Monday, October 29, 2012

Another AWS outage. And how do you overcome it?

Disclaimer I: I don't work at AWS :) but seriously think that building your own cloud (as some people call it) or setting up a private cloud doesn't really address anything apart from posting a comment in article about an outage.

Disclaimer II: Though not every one admits, some people who have not been affected during outages have been lucky. They are lucky that their Instances and EBS Volumes weren't in the affected AZ. Though people spend time on building sophisticated architecture, it is only during such outages, the architecture is put to real test. Just like how AWS themselves uncover new failure areas, the architecture will also open up new failure points during outages. And you need to work on improving them.

We just had another outage in AWS. And this time too there were a good number of popular websites that were affected by the outage - Reddit, Foursquare and Heroku are few from the list. AWS has published a detailed analysis of what caused the outage. The previous outage was on June 29th which was even more widespread taking down Netflix and others. AWS did provide a detailed analysis on what went wrong and how they are taking actions to prevent such incidents in future.

The aftermath and reactions of such outages can be classified in to two - from people who understand Cloud and people who don't. No one likes outages. But people who understand Cloud, they clearly see outages as an opportunity to build better systems. Better architectures.
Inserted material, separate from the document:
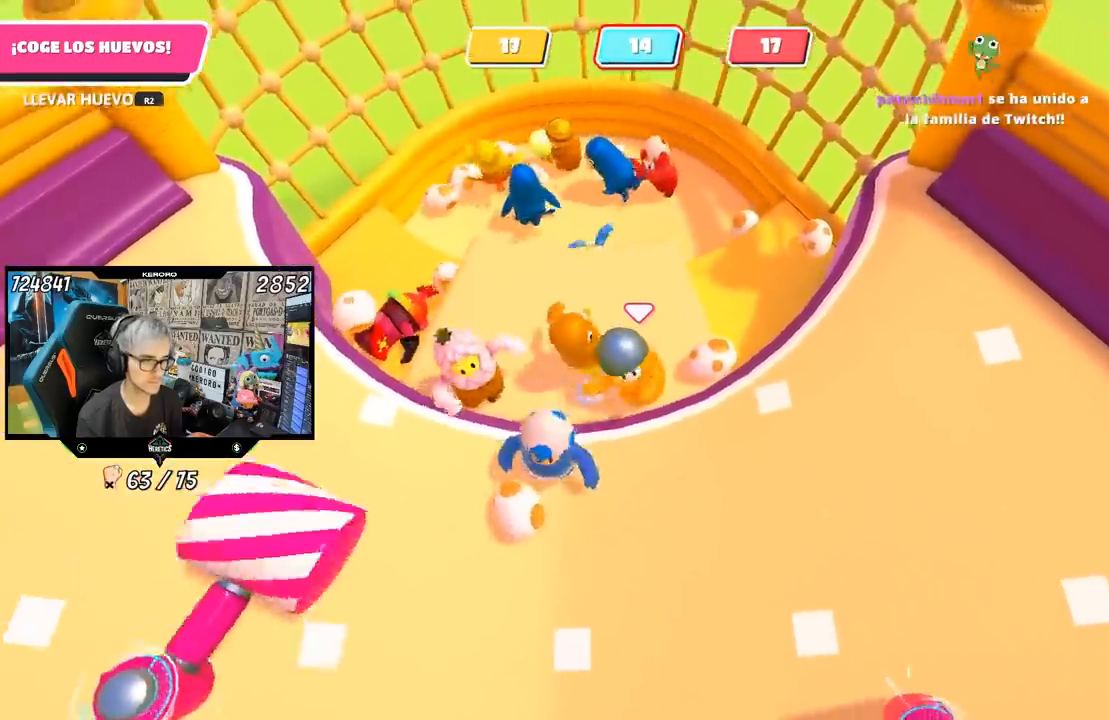
{"dt_ms": 500, "buttons": [], "left_stick": "up-right", "right_stick": "center", "button_events": [[117, "R2", "up"]]}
And there are people who would start blaming it on the Cloud. Saying things like "this is the reality behind Cloud", or even say it is better to own than rent. Public Cloud versus Private Cloud is a huge debate. And if you have been in the Cloud market you will even hear more types of Cloud - like Hybrid Cloud.

Why Cloud?
Be it public cloud, private cloud or hybrid cloud. Be it Open Stack or Cloud Stack. One should definitely know why they need a Cloud strategy. Are you getting into Cloud for
  • Scalability
  • High Availability
  • Cost
  • Getaway from infrastructure management
  • Everyone is getting in to Cloud
  • My resume needs to show I know Cloud
Be honest in your answer to this evaluation because the benefits vary depending upon where you fit in to the above classification. Of course, every one is concerned about cost and would like to keep costs low. But there are other invisible costs that doesn't stand out normally. The cost of slow performing website, the cost of a lost customer are not seen directly as against infrastructure cost. And designing scalable systems within a specific cost is an even bigger challenge.

Hardware fails
It has to be understood that hardware fails all the time. The Cloud Service Provider doesn't setup some magic data center where hardware doesn't fail. And if some one advises you towards private cloud because of such outages in public cloud, be wary that such hardware failures will happen in private cloud setup as well. In contrast, because of the scale at which the public cloud service provider is operating, there is massive automation in place. There are systems what will detect failures well ahead of time and act on its own. There are disk's that reach their lifetime and they get replaced automatically. Those disks will go through a purge cycle to be destroyed completely as per the policy of service provider. Servers get replaced, security systems get updated and network gets upgraded. All these are happening continuously and transparently. Probably as an every day routine in all the data centers. So such things need to happen if you are going to setup a private cloud

Efficiency is successful because they mastered retail and are operating it at cut throat efficiency. They have successfully replicated the same model into AWS. At any given point of time, AWS tries to operate their data centers at maximum efficiency. That's where they make the most of the buck. By continuously operating at that efficiency and because of the economies of scale, they are also able to pass on the benefits as cost reduction to end customers (without even any significant competition). Whether a private cloud setup or another service provider that would operate at that efficiency and continue to automate is something that one has to evaluate.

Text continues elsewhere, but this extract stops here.